Fees. Fees are the biggest catch with sweep accounts.
There are high-interest savings accounts that earn the same or even more than some of these investment accounts. Ally Bank, for example, offers 2.2% interest on its savings accounts, and there are no minimum balance fees or monthly maintenance fees. Betterment charges a 0.25% management fee each year, so the more money you make, the higher your fees will be.
Sweeping money into an investment account will always benefit the investment broker. Since you’re using their services, it’s fair enough that you have to pay for it. But over time, fees can eat away at your earnings if you’re not careful.
There’s also volatility to consider. Anytime you invest, you run the risk of losing money. Money in a savings account usually doesn’t disappear. You have to understand that with sweep accounts, your excess cash is going into the market.
Summary
Sweep accounts with robo advisors can be a great hands-off way to grow your investments. If you’re someone who just doesn’t have the interest or time to keep tabs on your checking account and manually move money, these accounts may be perfect. And if you’re already investing with a robo advisor, this could be another way to maximize what you’re getting out of it.

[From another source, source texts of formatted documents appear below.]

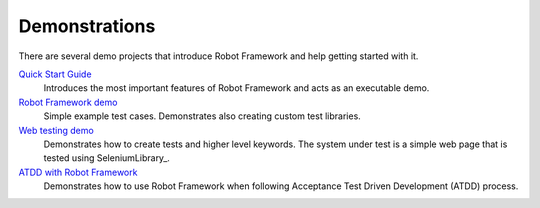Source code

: Demonstrations
==============

There are several demo projects that introduce Robot Framework and help getting
started with it.

`Quick Start Guide <https://github.com/robotframework/QuickStartGuide/blob/master/QuickStart.rst>`__
    Introduces the most important features of Robot Framework and acts as
    an executable demo.

`Robot Framework demo <https://github.com/robotframework/RobotDemo>`__
    Simple example test cases. Demonstrates also creating custom test libraries.

`Web testing demo <https://github.com/robotframework/WebDemo>`__
    Demonstrates how to create tests and higher level keywords. The system
    under test is a simple web page that is tested using SeleniumLibrary_.

`ATDD with Robot Framework <https://code.google.com/p/atdd-with-robot-framework>`__
    Demonstrates how to use Robot Framework when following
    Acceptance Test Driven Development (ATDD) process.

For Millennials, in particular, sweep accounts hold a lot of allure. A generation bogged down by student loan debt and saddled with stagnant wages means that it can be hard to find extra money to invest. It’s also intimidating to invest when you’re a total beginner. Sweep accounts take the burden of investing off Millennials’ hands. Plus, they’re a chance to continually invest rather than waiting to accumulate enough money in a savings account to transfer to an investment account in one bulk payment of say, $1,000.
All in all, sweep accounts can be a great way to grow your investments over time, as long as the fees make sense. Take the time to really familiarize yourself with how much you’ll be paying in fees each year, and match that against your expected returns. The last thing you want is to lose money because you don’t fully understand your fees.